== Excerpt provided ==

☆ ☆ ☆ ☆

In this post I'll show you how to see the performance of your software project improve over the entire lifetime of the project. That is, how to get something like the below picture. For that, you'll need to systematically track and store benchmark results over time. We'll use Elasticsearch for that.

Evolution of our client's benchmarks over a month

Here's a standard workflow:

  1. Your manager tells you clients have been complaining about the performance of frobnicating aadvarks. Your manager wants you to solve that.
  2. You quickly put together a few benchmarks that characterize the cost of frobnication.
  3. You then spend the next few days or weeks playing the game: look at benchmark numbers, make a change, rerun benchmarks, compare, commit if the numbers look better. Rinse and repeat.

What's missing is the notion of time. How do you know that as you work on the product for the next few months, you aren't introducing any performance regressions? Better still, how do you visualize what progress has been made over the last few months (or years!), when clients were already complaining about performance and you had already made some improvements?

☆ ☆ ☆ ☆

== Information supplied ==
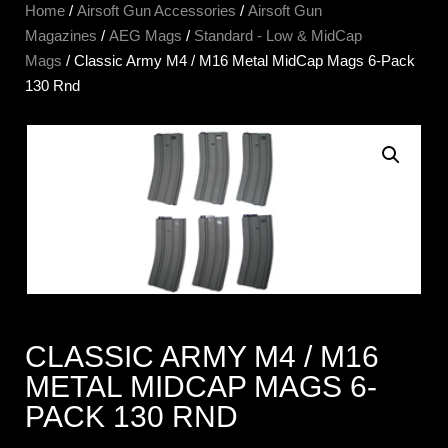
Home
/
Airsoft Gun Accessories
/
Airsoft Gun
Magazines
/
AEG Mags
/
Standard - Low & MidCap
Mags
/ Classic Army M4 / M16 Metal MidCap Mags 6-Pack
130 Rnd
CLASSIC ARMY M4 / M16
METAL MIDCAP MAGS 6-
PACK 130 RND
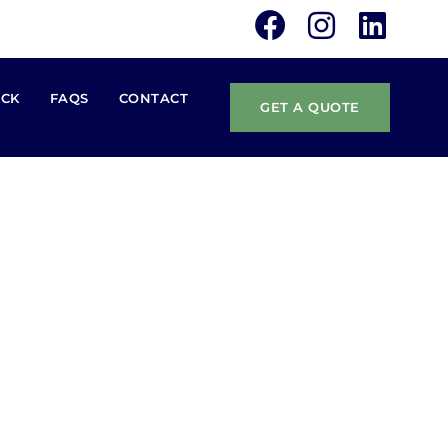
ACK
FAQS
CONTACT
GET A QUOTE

☆ ☆ ☆ ☆

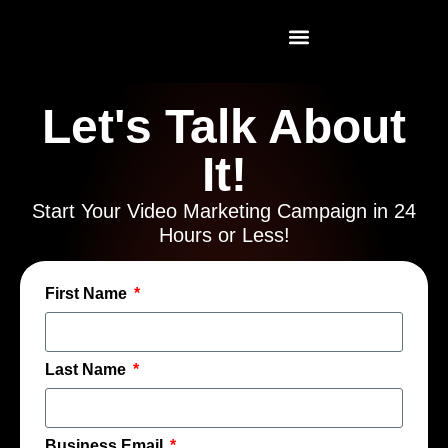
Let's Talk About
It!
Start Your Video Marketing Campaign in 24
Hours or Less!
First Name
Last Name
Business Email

☆ ☆ ☆ ☆

== What is required ==
Could you repeat the part of the benchmark-tracking post that begins at the words "1. Your manager" and stops after "cost of frobnication."? The listing isn't needed for any of this.

== Written response ==
1. Your manager tells you clients have been complaining about the performance of frobnicating aadvarks. Your manager wants you to solve that.
  2. You quickly put together a few benchmarks that characterize the cost of frobnication.